Совершенно иначе строятся отношения автора с героем, который уверяет в своём бескорыстии и идеализме, в любви к человечеству и духовных помыслах — автор такому не верит, а читатель может не сомневаться, что перед ним потенциальный подлец и негодяй.
Ну, а если повести речь о вполне себе патентованном, фирменном идеализме: о любви или поэзии, здесь тоже все прагматично и материализовано? Без сомнения, как патентованные провокаторы, ответим мы, не забывая об исключениях. Влюбленные и поэты — прагматики, которых ещё поискать нужно. Любовь — это вообще сообщающийся сосуд, в котором идеальное обменивается на материальное и наоборот.
Вот жена Мандельштама очень хорошо понимала, когда ее влюбчивый и поэтически непреклонный муж ей изменял. Если он влюблялся и писал стихи, то — нет. А если не писал, то — да. Понятно, что при такой частотности можно сыскать и множество совпадений: и писал, и отдавал должное мастерице виноватых взоров. Но важно, что внимательный наблюдатель полагал, что стихи — это (в какой-то мере) сублимация полового чувства. Если сублимировал, то как бы не очень и хотелось, а если в пролёте — то сам себя несу я, как жертва палачу.
У нас есть и более красноречивый и хрестоматийно известный случай (о нем неудобно говорить ввиду его банальности): когда мимо цели — я помню чудное мгновенье, а только дала: я сегодня выебал, с божьей помощью, нашу вавилонскую блудницу. Вот и давай после этого мужикам.
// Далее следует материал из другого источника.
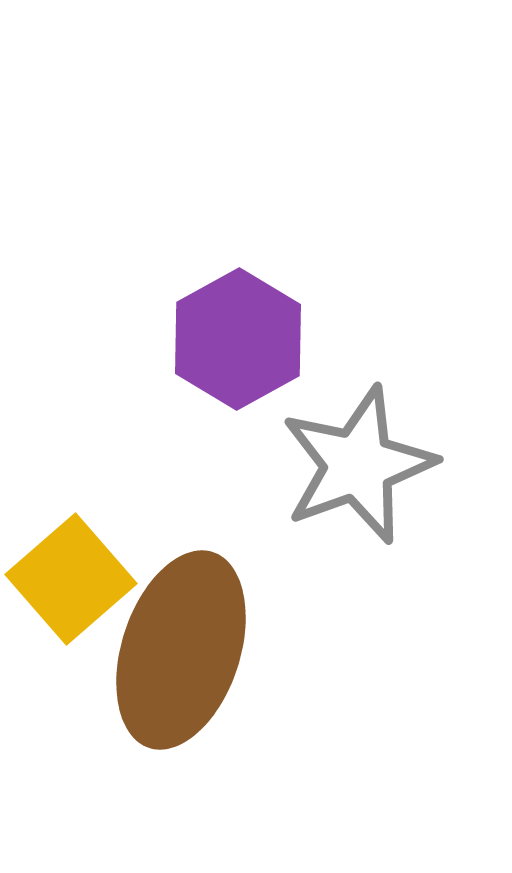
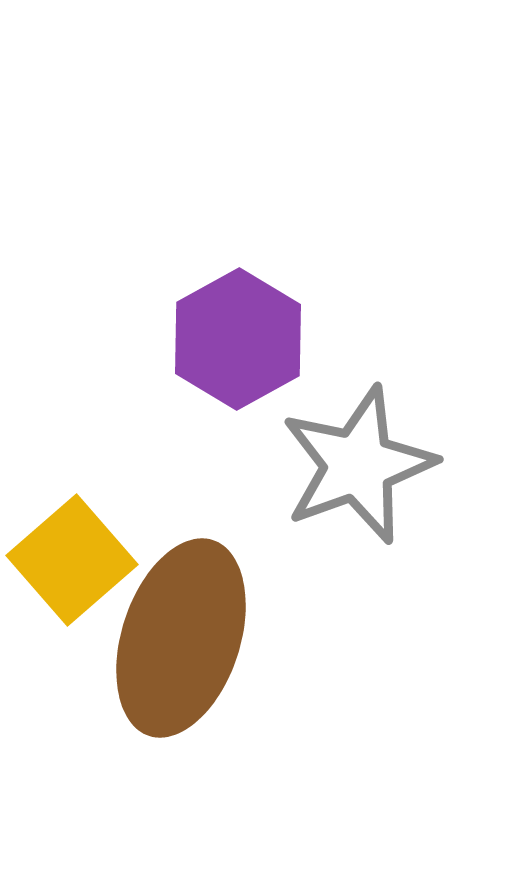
yellow square: moved 1 px right, 19 px up
brown ellipse: moved 12 px up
Было бы преувеличением сказать, что вся история литературы — сублимация стояка, производная от эрекции. Или ожидания ее.
Понятно, что любовь — дорога с двухсторонним движением. Сама сексуальность — это земноводная, водонебесная субстанция. Причём, ни земля от воды, ни вода от неба не отличаются, разве что на словах. Хотя и слова похожи.
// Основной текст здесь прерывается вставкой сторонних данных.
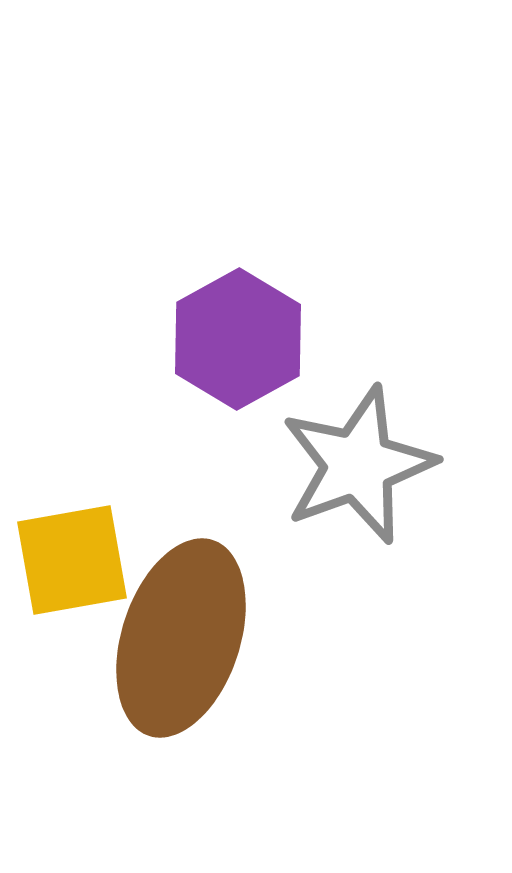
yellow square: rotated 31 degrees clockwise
Ещё раз: побуждения, именуемые идеалистическими, — есть, и я в подтверждение приведу один грустный пример из жизни братьев наших меньших, крыс. Опыт был вполне садистическим, как, в общем, и все опыты над животными. Короче, крыс не кормили, морили голодом, а потом помещали в соседние клетки, где крысы могли видеть и слышать других.
Смысл опыта был в следующем: в кормушку почти умирающему от голода существу, наконец, подкладывали еду, но сама кормушка была соединена электрическим проводом с металлическим полом соседней клетки. И как только крыса пыталась есть, по телам крыс в соседнем Освенциме проходил электрический ток, подопытные визжали и извивались. И если испытуемая крыса не переставала есть, то ее товарки умирали.
Так вот эмпирическим путём было выяснено, что, под угрозой голодной смерти, быликрысы, которые, возможно, и с угрызениями совести, но ели, давились кактусом, глотали слезы и терпели смерть соседок. Но находились и такие, которые не могли терпеть крик и боль товарок и предпочитали свою смерть от голода.
Заметьте, без всякого православия, Ганди или нашего Толстоевского, без преподавания религии в начальных классах школы, без причастия и покаяния, без тихой молитвы коленопреклоненной матери внутри столба сеющихся пылинок из-за незадернутыхгардин. Или мистического воспоминания во время грозы, а по не вполне понятному резону, который делил грызунов на предпочитающих свою или чужую смерть. В повторяющейся от опыта к опыту пропорции.
То есть, в этом делении нет ничего идеалистического, нет воспитания, чтения на ночь, разговора со старшим другом, нет ни Ильи, ни пророка в своём отечестве, а есть материализованная в чем-то (что это, что это было) идеализация, духовка, драгоценные традиции предков в остроумном нарративе.
Я это совсем не к тому, что все, мол, предопределено, и нет смысла воспитывать и рассказывать, если в экзистенциальный момент выбор предопределён. Напротив, я как раз за рассказы и диалоги, чтение под одеялом и на экранах гаджетов, потому что вся нравственность в крови — исторична, рутинна, то есть рукотворна. И здесь и сейчас, и как эстафета, через рассуждение и опыт других.
То есть нравственность — рациональна, а до выборов с кормушкой лучше просто не доводить. Не искушай меня без нужды. И результат заранее неизвестен, да и нужна вам такая мораль?